Отрывок из источника:
========================================

Евреев Франкфурта, которые ждали всяких благ от французского протектората, новый регламент сильно разочаровал. Прогрессисты подняли протест. Назначенные властями новые старшины еврейской общины отказались вступить в должность. Депутация от общины представилась князю-примасу в Париже и подала ему петицию-протест, подписанную сотнями членов. В дело вмешался и вождь эмансипированных вестфальцев, Израиль Якобсон. Он послал Дальбергу «всеподданнейший доклад», в котором указывал на «частью нелепые, частью несправедливые» статьи нового закона. Кому придет в голову, спрашивает он, экзаменовать протестантских пасторов в Сорбонне или католических патеров в лютеранской консистории? Разве число браков среди христиан также ограничивают? Почему держат евреев, как прокаженных, в определенном месте скованными по рукам и ногам? «Этот документ (новая «конституция»), — кончает он, — может только навлечь беду на всех моих единоверцев».
Опубликованный в особой брошюре протест Якобсона вызвал горячую литературную полемику, в которую вмешался и молодой франкфуртец Лейб Барух, будущий гениальный публицист Людвиг Берне. В статье под заглавием «Откровенные замечания по поводу нового статута» (1808) этот тогда еще неизвестный писатель обрушился на франкфуртских реакционеров с тем острым сарказмом, который впоследствии произвел революцию в европейской публицистике. Чрезмерная резкость тона этой статьи испугала отца Берне, синдика общины Якова Баруха, и произведение революционного пера, распространявшееся в списках, не появилось в печати. На эту шумную полемику, в особенности на резкое послание Якобсона к примасу Дальбергу, обратил внимание великий франкфуртец, князь поэзии и поэт князей — Гете, состоявший тогда на службе при дворе герцога в Веймаре. На высотах мысли Гете не мог освободиться от сословных идеалов той бюргерской среды, из которой он вышел, и его симпатии были всецело на стороне угнетателей. Он находил (как видно из его частных писем), что новая франкфуртская конституция совершенно правильно «трактует их (евреев), как истинных иудеев и бывших императорских камеркнехтов»[42]. В веселом каламбурном тоне Гете сообщал в письме: «Мне было очень приятно, что так ловко спровадили этого финансового советника, якобинского сына Израилева» (den jacobinischen Israelssohn — каламбурная переделка имени Israel Jacobsohn), который в своей брошюре титуловал себя «Finanzrath». И действительно, на первых порах протесты и петиции борцов за право не имели успеха.

========================================

Собранные данные:

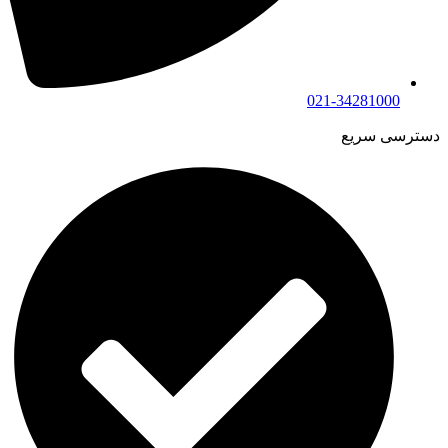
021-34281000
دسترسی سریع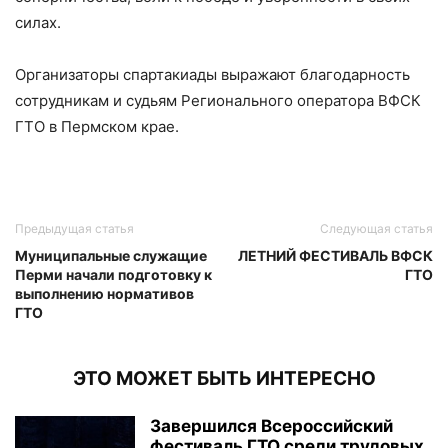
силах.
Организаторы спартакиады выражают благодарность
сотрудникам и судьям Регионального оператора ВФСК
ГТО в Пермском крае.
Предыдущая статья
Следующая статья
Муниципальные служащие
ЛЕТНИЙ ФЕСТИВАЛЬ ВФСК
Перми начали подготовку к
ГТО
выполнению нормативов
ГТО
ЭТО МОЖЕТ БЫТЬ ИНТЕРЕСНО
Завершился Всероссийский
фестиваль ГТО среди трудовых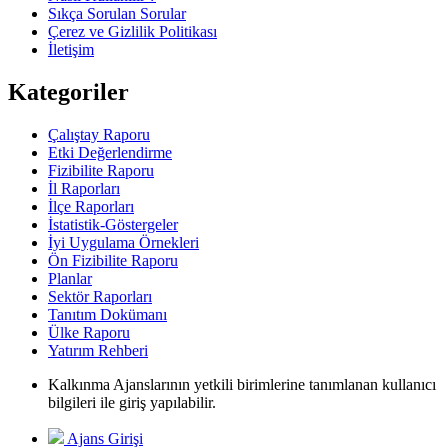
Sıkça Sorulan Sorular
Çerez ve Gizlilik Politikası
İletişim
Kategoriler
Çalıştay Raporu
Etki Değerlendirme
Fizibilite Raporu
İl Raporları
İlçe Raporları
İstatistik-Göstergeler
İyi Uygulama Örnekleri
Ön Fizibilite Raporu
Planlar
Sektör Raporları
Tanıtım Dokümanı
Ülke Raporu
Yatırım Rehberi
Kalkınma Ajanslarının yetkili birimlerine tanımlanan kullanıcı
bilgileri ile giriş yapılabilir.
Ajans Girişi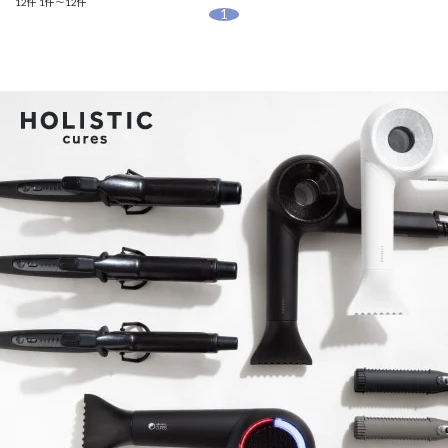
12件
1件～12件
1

========================================

Необходимые действия:
1/ Как, согласно отрывку о франкфуртских евреях, называлась статья Лейба Баруха о новом статуте?
2/ Продолжите отрывок о франкфуртских евреях, начав сразу после его последнего предложения.
Эти данные взяты из другого источника.

Ответы по заданиям:
1/ «Откровенные замечания по поводу нового статута».

2/
Перемена наступила с 1810 года, когда под управлением Дальберга конституировалось Великое Герцогство Франкфуртское (оно состояло из города Франкфурта с некоторыми прирейнскими территориями). Основные законы Герцогства гласили, конечно, о равенстве всех граждан перед законом, но евреев не торопились уравнять в правах. Начался торг между бюргерством и евреями об объеме этих прав и о вознаграждении за них. Дальберг, теперь великий герцог Карл, согласился дать евреям равноправие под условием уплаты франкфуртскою общиною 440 000 гульденов, т. е. двадцатикратной годовой суммы, которую они раньше вносили в качестве Schutzgeld и которую с уравнением их теряет казна. Евреи согласились, и сделка состоялась. В конце 1811 г. было объявлено, что отныне для франкфуртских евреев вступает в силу статья основных законов о равенстве граждан и что все прежние ограничения прав окончательно отменяются.
Гетто было юридически упразднено, однако фактически там продолжало жить большинство прежнего населения: одни не хотели расстаться с старыми гнездами, другие не были в состоянии устраивать себе новые. Перемена состояла лишь в том, что теперь еврейский квартал не был отгорожен от остального города и люди в нем жили добровольно.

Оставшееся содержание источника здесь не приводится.